Schembari, insomma, non è per una poesia che contempli e mediti la realtà ma che piuttosto la trasformi; la sua poesia non è esercizio letterario, ma bisturi che scava nelle oscurità della società in cui viviamo. Il cammino poetico di Emanuele Schembari è in ogni caso, per coerente con la sua concezione dell’uomo, della vita, della storia e della società; il suo grido, le sue sentenze ed ammonizioni, la sua denuncia costituiscono le linee essenziali della sua elaborazione poetica, ruotanti nell’ambito di una fredda e rigorosa razionalità e non affidate alle suggestioni del sentimento; inoltre dicono chiaramente che egli non ha scelto di essere un poeta fuori dal mondo, cioè passivo nella società, ma dinamico, attivo, protagonista e quindi attento agli errori, agli orrori e alle contraddizioni della realtà che ci circonda, da lui trasformati in “poesia ininterrotta” proprio. come afferma Giorgio Barberi Squarotti nella prefazione de “La progettazione magmatica”.
Con il “Poligono Circoscritto”, opera pubblicata nel 1988 dall’editore Colombo Cursi di Pisa, Schembari ci dà le coordinate di un itinerario poetico teso verso la piena maturità e che delinea sempre più le proiezioni concettuali dell’Autore sui processi d’indagine dell’esistenza umana. Il corpus poetico della silloge poggia su quattro filoni tematici (l’esistenza, i ricordi, gli amori, l’impegno) che si integrano poi nell’unità di una problematica articolata e complessa, la quale postula interrogativi, apre spazi di riflessione sociale e filosofica, scuote dal quietismo e dalla passività.
Ed è proprio in questo contesto che oscilla il Poligono circoscritto, il quale non resta indefinito e asettico, ma risulta più volte oggettivato in riflessioni: “… la vita va rarefacendosi assottigliando / il nastro per un registratore senza suoni…” (pag. 9); “… la vita è un’impronta / un mucchio di ricordi trascinati’ per necessità / nell’esistenza sbocconcellata come per scommessa…” (pag. 11); “… la vita è bella perché è folle…” (pag. 12); “… la vita è un sasso / che rotola da un declivio allo scopo di dimenticare…” (pag. 13); “Sprechiamola una volta buona questa vita / anche se non sappiamo di cosa indignarci…” (pag. 15); “… non è la distanza ma la vita che gira e mostra / ogni volta una faccia diversa…” (pag. 22); “… mi rendo conto che viviamo / solo quando la vita ci sembra insopportabile” (pag. 22); “… si resiste alla vita / che incalza con le sue esigenze su percorsi invariati…”

## [Voci fornite]
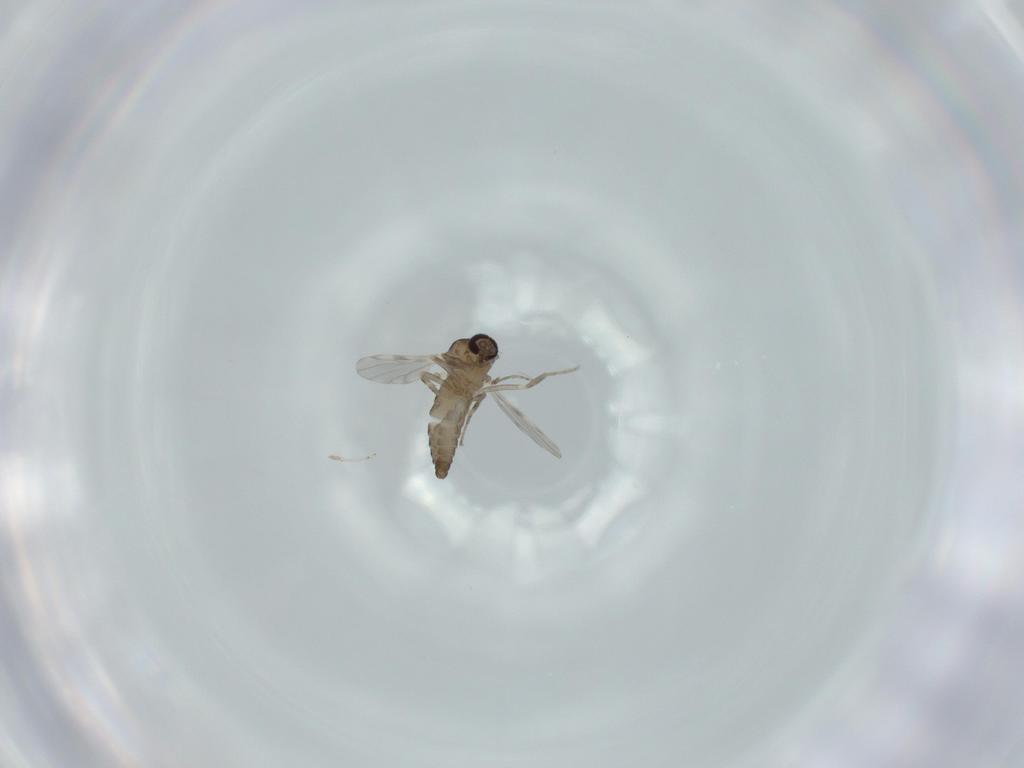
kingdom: Animalia
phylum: Arthropoda
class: Insecta
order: Diptera
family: Ceratopogonidae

## [Quesito scritto]
In base al testo sulla poesia di Emanuele Schembari, risponda brevemente a quanto segue:
(a) In quale anno e da quale editore fu pubblicato il "Poligono Circoscritto"?
(b) Su quali quattro filoni tematici poggia il corpus poetico della silloge?
(c) Chi è l'autore della prefazione de "La progettazione magmatica"?

## [Risultato]
(a) Nel 1988, dall'editore Colombo Cursi di Pisa.
(b) L'esistenza, i ricordi, gli amori e l'impegno.
(c) Giorgio Barberi Squarotti.